→ **Complete lo siguiente**
1 – Traduzca al inglés esta oración del texto sobre el mercado de O Progreso: "Originalmente este mercado había sido un edificio de los arquitectos Genaro de la Fuente y Gómez Román, pero sucumbió a la piqueta para dar paso a unas instalaciones más modestas y a unos bloques de viviendas."
2 – Reproduzca sin cambios el pasaje del texto sobre el mercado de O Progreso que empieza en las palabras "Cien años de" y concluye tras "de danza Terpsicore.".

→ **Fragmento del texto**

----------------

Lunes 21 de mayo de 2012
última actualización: 11:22
última actualización: 11:22
Última hora:
El mercado más céntrico de la ciudad, O Progreso, cumple hoy cien años y lo celebra por todo lo alto con una serie de celebraciones. Originalmente este mercado había sido un edificio de los arquitectos Genaro de la Fuente y Gómez Román, pero sucumbió a la piqueta para dar paso a unas instalaciones más modestas y a unos bloques de viviendas.
Cien años de historia celebra hoy el Mercado de O Progreso con una serie de actos, que comienzan a las doce del mediodía con una recepción a distintas autoridades del Concello de Vigo, de la Consellería de Industria, de la Autoridad Portuaria, la Diputación y otras entidades. También se descubrirá una placa conmemorativa, se organizará una comida y a las ocho y media de la tarde se celebrará en el teatro Salesianos la Gran Gala del Centenario con la participación de los humoristas Sergio Pazos, Candidó Pazó y el grupo de danza Terpsicore.

----------------

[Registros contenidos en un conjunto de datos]
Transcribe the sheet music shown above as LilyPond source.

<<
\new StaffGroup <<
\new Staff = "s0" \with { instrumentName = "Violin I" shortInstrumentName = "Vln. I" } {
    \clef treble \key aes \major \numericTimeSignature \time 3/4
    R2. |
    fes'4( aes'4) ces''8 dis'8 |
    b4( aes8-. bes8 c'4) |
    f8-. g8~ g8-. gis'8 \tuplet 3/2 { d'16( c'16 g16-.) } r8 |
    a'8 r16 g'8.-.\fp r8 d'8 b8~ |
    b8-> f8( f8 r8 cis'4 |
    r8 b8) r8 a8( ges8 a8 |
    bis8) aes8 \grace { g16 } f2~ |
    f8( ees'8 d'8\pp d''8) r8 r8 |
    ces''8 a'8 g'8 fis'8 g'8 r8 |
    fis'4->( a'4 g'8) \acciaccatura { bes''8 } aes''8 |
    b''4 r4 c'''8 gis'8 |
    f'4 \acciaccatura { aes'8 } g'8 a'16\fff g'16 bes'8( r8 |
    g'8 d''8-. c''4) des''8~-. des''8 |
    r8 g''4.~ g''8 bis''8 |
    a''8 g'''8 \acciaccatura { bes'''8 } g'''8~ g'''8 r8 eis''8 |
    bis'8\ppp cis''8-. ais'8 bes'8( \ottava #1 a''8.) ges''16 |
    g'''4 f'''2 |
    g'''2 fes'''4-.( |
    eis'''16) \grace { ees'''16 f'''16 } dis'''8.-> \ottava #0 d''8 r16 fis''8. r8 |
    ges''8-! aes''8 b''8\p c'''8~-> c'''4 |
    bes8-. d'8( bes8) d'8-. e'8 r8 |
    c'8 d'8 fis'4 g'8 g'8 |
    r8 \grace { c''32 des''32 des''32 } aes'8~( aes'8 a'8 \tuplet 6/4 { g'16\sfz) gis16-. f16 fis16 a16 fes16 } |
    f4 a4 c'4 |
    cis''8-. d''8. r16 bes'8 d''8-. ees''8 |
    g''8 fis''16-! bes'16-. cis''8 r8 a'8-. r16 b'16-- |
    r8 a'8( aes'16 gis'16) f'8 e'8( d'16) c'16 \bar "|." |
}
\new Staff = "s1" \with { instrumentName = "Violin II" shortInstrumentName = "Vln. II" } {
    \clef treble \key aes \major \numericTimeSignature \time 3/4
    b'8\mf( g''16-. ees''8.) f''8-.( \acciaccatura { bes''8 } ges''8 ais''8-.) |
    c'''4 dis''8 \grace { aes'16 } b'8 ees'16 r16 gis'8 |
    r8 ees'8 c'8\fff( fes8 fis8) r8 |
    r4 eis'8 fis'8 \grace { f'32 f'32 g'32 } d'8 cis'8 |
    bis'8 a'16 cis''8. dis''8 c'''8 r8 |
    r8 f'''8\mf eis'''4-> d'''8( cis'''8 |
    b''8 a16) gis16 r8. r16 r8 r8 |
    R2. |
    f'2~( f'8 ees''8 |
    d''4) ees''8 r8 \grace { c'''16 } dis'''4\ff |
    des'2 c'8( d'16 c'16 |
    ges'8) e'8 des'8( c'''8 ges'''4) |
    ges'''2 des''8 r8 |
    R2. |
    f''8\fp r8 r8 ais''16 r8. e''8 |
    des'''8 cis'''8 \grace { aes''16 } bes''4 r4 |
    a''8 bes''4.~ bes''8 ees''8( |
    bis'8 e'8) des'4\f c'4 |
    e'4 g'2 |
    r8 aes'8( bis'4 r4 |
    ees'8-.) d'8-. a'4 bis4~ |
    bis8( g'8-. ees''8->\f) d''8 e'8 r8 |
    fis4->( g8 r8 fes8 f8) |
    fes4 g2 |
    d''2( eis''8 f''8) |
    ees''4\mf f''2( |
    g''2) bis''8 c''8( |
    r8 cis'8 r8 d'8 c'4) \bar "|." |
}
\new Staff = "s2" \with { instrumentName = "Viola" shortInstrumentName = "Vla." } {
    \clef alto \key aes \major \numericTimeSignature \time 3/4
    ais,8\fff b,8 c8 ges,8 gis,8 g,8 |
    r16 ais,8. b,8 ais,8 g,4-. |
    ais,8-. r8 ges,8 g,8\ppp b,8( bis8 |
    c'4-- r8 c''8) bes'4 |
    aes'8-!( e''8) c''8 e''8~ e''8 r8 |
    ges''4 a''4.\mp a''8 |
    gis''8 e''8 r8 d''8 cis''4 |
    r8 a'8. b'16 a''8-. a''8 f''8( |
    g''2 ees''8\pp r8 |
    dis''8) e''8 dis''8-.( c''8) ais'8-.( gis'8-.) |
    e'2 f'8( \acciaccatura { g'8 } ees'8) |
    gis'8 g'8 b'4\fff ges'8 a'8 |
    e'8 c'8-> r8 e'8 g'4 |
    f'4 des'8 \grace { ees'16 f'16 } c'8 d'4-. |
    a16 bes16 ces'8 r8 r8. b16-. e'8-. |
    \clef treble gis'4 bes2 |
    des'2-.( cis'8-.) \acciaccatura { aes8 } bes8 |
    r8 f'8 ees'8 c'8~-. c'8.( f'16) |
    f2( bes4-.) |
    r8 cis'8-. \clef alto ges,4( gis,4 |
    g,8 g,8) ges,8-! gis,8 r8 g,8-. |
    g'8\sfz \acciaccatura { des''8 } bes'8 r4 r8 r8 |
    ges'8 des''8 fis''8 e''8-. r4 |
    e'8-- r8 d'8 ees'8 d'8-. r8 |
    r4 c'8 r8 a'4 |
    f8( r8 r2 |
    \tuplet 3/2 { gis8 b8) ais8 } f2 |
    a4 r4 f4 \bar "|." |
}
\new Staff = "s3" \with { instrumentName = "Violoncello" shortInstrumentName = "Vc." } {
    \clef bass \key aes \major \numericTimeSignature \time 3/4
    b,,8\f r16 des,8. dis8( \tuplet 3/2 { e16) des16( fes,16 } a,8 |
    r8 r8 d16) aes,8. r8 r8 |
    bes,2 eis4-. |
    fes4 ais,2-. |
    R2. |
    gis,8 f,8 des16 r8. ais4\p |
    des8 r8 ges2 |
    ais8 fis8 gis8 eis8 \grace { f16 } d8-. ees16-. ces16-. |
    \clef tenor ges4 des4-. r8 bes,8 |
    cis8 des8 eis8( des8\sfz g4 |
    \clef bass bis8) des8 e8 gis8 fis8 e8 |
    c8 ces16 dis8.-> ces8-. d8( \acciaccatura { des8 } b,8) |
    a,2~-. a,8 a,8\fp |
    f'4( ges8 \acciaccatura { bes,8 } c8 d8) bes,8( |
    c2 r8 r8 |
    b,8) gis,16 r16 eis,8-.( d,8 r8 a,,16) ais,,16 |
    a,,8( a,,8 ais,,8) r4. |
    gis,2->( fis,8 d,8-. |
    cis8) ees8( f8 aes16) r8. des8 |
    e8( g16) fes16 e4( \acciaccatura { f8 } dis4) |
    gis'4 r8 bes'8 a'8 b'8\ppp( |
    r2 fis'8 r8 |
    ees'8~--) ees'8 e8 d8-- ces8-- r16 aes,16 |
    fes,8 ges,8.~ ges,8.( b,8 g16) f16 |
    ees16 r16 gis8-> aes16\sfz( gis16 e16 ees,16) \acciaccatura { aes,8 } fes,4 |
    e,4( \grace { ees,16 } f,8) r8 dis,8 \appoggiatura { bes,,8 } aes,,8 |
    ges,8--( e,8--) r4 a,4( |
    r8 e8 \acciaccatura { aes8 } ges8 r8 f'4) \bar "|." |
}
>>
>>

----------------

→ **Soluciones por tarea**
1 – Originally this market had been a building by the architects Genaro de la Fuente and Gómez Román, but it fell to the wrecking ball to make way for more modest facilities and some apartment blocks.

2 –
Cien años de historia celebra hoy el Mercado de O Progreso con una serie de actos, que comienzan a las doce del mediodía con una recepción a distintas autoridades del Concello de Vigo, de la Consellería de Industria, de la Autoridad Portuaria, la Diputación y otras entidades. También se descubrirá una placa conmemorativa, se organizará una comida y a las ocho y media de la tarde se celebrará en el teatro Salesianos la Gran Gala del Centenario con la participación de los humoristas Sergio Pazos, Candidó Pazó y el grupo de danza Terpsicore.